Despite approvals slowing, the pipeline of building work expanded in the June quarter, with houses under construction lifting 0.9% to 104,226. The pace of building continues to slow, with starts down 0.8% to 30,926 houses, but completions were 6.3% lower, falling to 28,898 houses. In the June quarter, houses were taking a record 8.5 months to complete, up from 7.8 months the prior quarter.

As the chart here shows, the remarkable and record pipeline of building work continued to expand in the June quarter, with completion rates continuing to stagnate. The risk is the pipeline will continue to grow as the pace of work continues to slow, to the point where contracts and prices become sufficiently old to be undeliverable.

Australia has an enviable record of building what it approves at a far higher ratio than many other countries, especially the USA. That brings with it some benefits for the global supply chain: predictability being key among them. A known volume of work for the future, sitting this side of the horizon, is one way that a small and distant market like Australia can attract suppliers. The longer build times push out, the less predictable the building – and therefore supply – cycles will be.

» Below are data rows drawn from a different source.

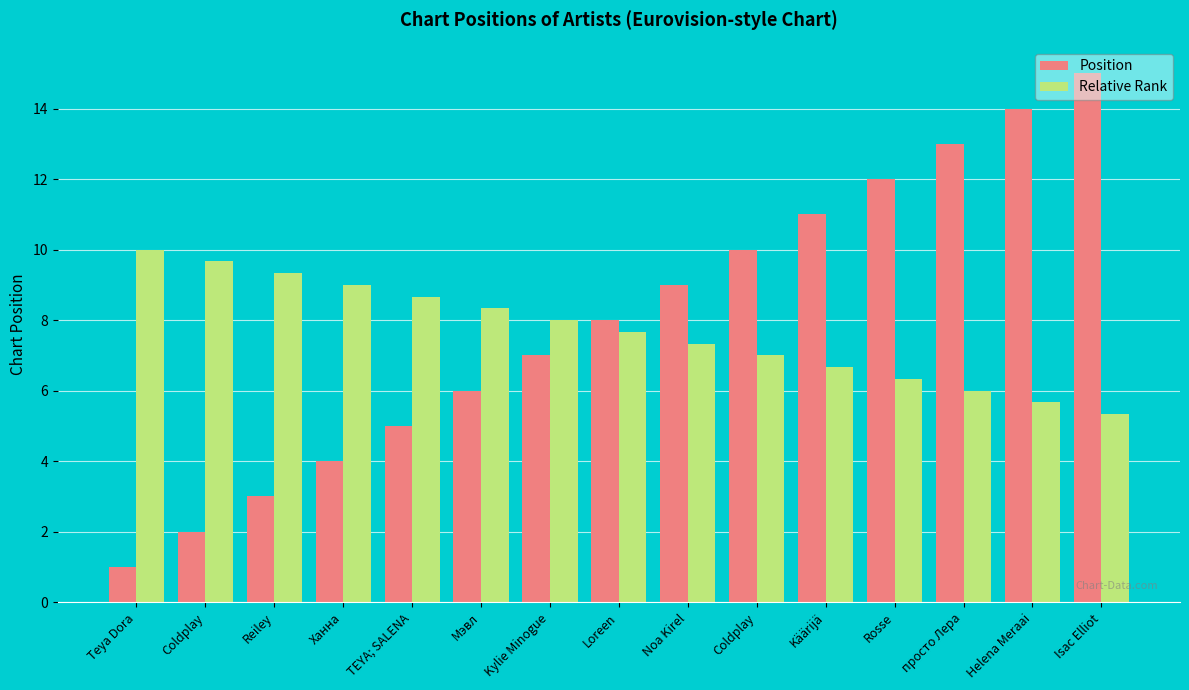

How many bars are there in total?

30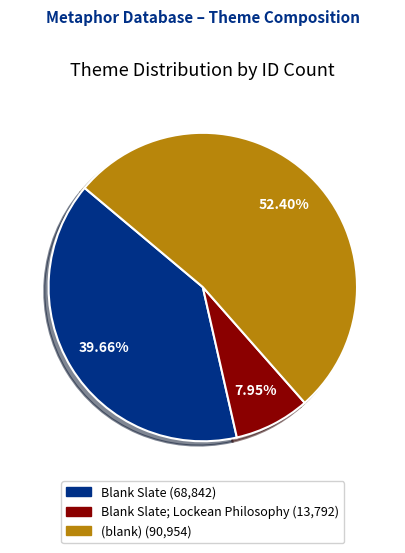

Is there any slice that represents more than half of the pie?

Yes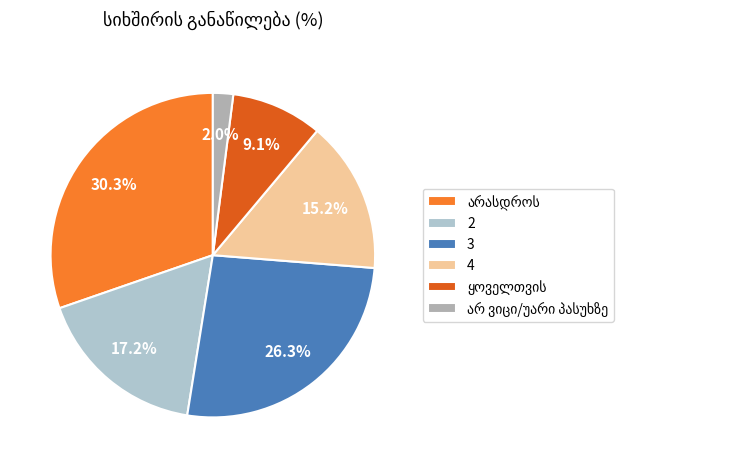

To the nearest percent, what is the difference between the largest and smallest slice percentages?

28%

The second chart shows just how much the average build time for new houses has blown out over the course of the housing stimulus experiment.

Unsurprising given the context of slowing building rates, the value of work on new houses that has commenced but not been completed lifted 4.2% to $103.48 billion as the chart below shows. This is not merely a factor of the number of dwellings still to be built. It is also relevant that the cost of building materials continues to grow.

It is now three years since there were consecutive quarters in which the value of building work in the pipeline declined.

The other risk that a huge pipeline of work presents is that costs are already on an upwards cycle. As Michael Bleby has pointed out in the Australian Financial Review, housing construction is competing with other construction and other industries for labour. Wages and contractor payments will rise in the construction sector. Materiel costs are also rising, as the industry is well aware. That could price some jobs out of the pipeline as households and builders rethink their strategies, right around the time approvals for more new dwellings are being similarly priced out.

A huge pipeline of work is probably a better problem to have than an insufficient pipeline, but better still would be to have demand and supply a lot closer to balance. That eventuality is a long way off!